9 thoughts on “Metra to receive $500 million American Rescue Plan grant

  1. I hope there is funding in the American Rescue Plan for CREATE. With all the talk about improving the supply chain and rail car velocity, completing CREATE projects quicker should be a high priority.

  2. Charles, you are a celebrity here at the Newswire comment line! And I have two other items that will make you sick: Go on Passenger Trains forum and see today’s threads on the Venture coaches and the one citing #48-31with a CTrail P40 behind the Amtrak power. The Venture coach seats do not recline and do not line up with the windows. Some rows have no window. #48-31 was sent east WITHOUT the cafe! Doesn’t that
    mean the coach pax cannot get food enroute?!?! The 14th Street maintenance base that services the Midwest Chicago hub that FRA administrator Amit Bose gushed about in a presentation in the CUS Great Hall couldn’t scrounge up a replacement!?!? And no food service altogether ALB-BOS?!?! And recent sightings by friends at Pittsfield and East Chatham, NY have the trains with no sleeper. And this and all the other outrageous stuff at Trainorders and the Newswire goes unremarked in the administration of “Amtrak Joe”. Because in truth he’s really “Northeast Corridor Joe”.

    1. Thanks Mark. What is the 31 after 48 for? I think you are referring to the Late Shore Ltd but I thought that was 48-448

    2. MARK – Since you are a transplanted Mass Hole (albeit living in the Siberian hinterland of the Bay State) you may be interested in an on-line discussion I had with members of my high school graduating class in SE Mass.
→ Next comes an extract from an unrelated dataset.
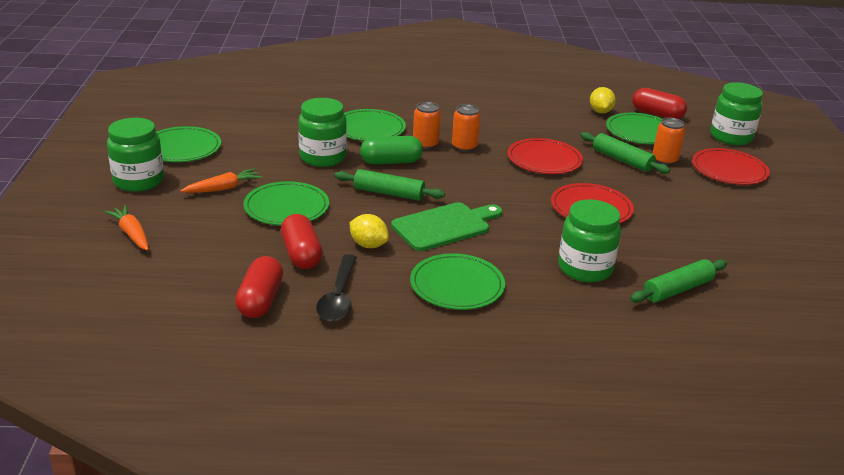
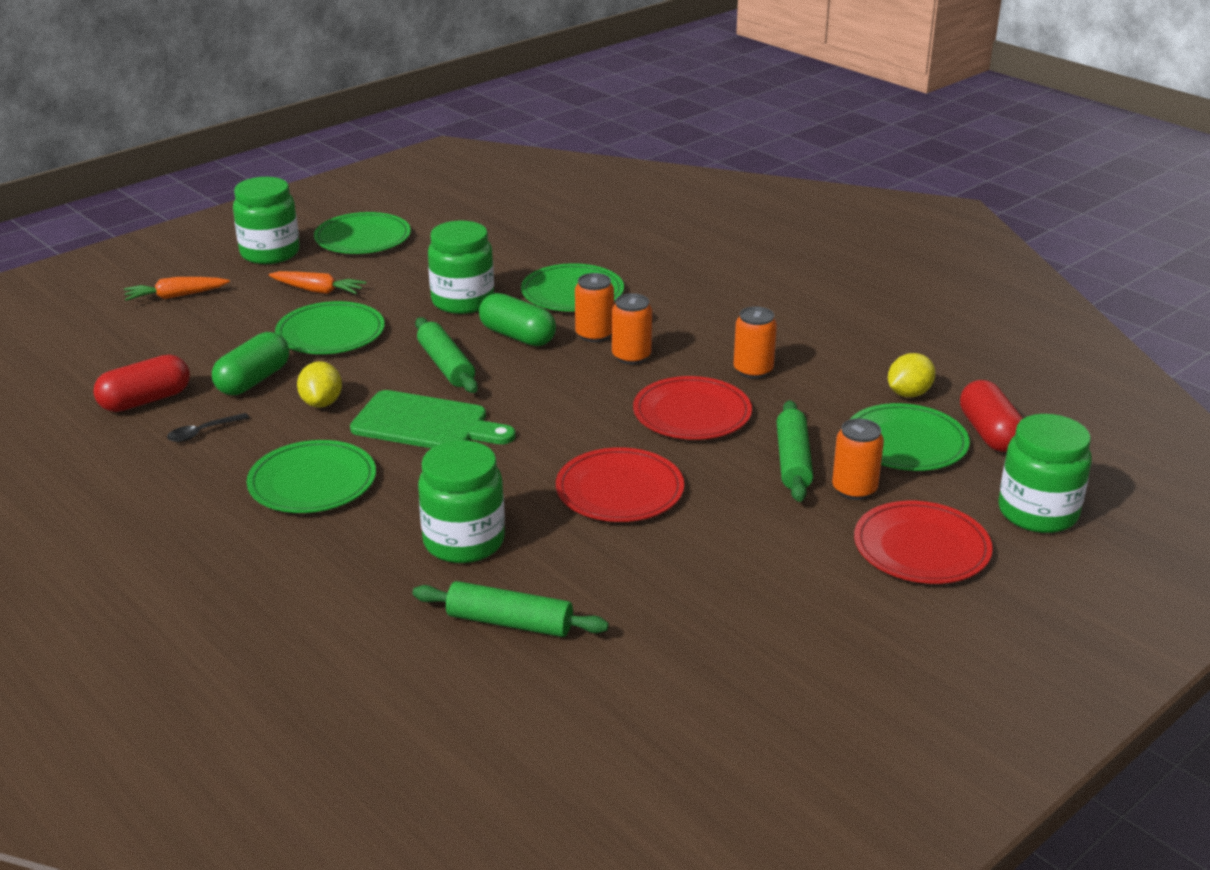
camera: 50 degrees right, 0 degrees up
(131, 234) = (175, 296): orange carrot -> orange carrot turned 120 degrees counterclockwise
(301, 254) = (253, 380): red capsule -> green capsule
(338, 297) = (203, 432): black spoon -> black spoon, size x0.57
(526, 129) = (753, 370): none -> orange can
Two topics, the NEC Canton Viaduct and street railways in the Canton – Walpole – Foxborough area. The Canton Viaduct must be the oldest major structure anywhere on NEC and I wonder if anywhere on any mainline railroad in America. If you’ve never seen it it’s an amazing structure. It’s located between the Canton Junction and Sharon local MBTA stations on the Boston – Provience NEC main, just to the Canton side of the town line. I don’t know the exact construction date in the 1800’s but it survives into the electrification era and Acela speed trains, with I believe a bit of speed restriction. The highest speeds on the New Haven Railroad portion of NEC are to the south in Sharon to Mansfield (including an isolated corner of the town of Foxborough), and in the southern portion of Rhode Island. (BTW Canton is pronounced “Caa-in”)

      Now, street railways. I thought they existed only in the more urban inner suburbs like say Newton or Quincy. I think my dad might have told me he took a trolley from Boston to work at the Fore River Shipyard in South Quincy during the war … and if that’s what he said that would be the one and only such reference to suburban street railways I ever heard growing up. But it turns out the unbeknownst to me growing up in southern Norfolk County (which in the interurban age were small towns – the suburban populations like me came after the war), there were street railways all through the Sharon – Walpole – Foxborough area. Total news to me.

      Ed Lecouyer who occasioanlly posts on these pages is from even further out – the Wrentham – Norfolk area, I don’t know exactly where. He might have some more knowledge.

  3. Charles? Are you there Charles? I am concerned I haven’t heard from Mr. Landey on this yet. I hope he is OK. (All in jest… 😉 )

    1. I was out shopping. Just came in. The absolutely useless lockdowns have tanked ridership (thus revenue) on public transportation. The government creates the problem, the government pays our way out of it.

      Anyway, PETER, thanks for thinking of me! I had so little idea I was so famous.

      My last two contacts with public transportation were these:

      (1) Last July riding an almost empty train on the MBTA Red Line, North Quincy to Boston, this on a Monday late morning. I was heartbroken. So many dozens of times I’ve ridden the Red Line when the trains were gloriously full.

      (2) Last month was in downtown Milwaukee looking for a place to park. Headed for the Amtrak station hoping there would be a parking space left. There were, after the morning trains had all departed, about twenty cars parked there. It made me sick.

    2. Oh yes, for me your comments (whether I agree with them or not) are always one of the highlights of reading Newswire!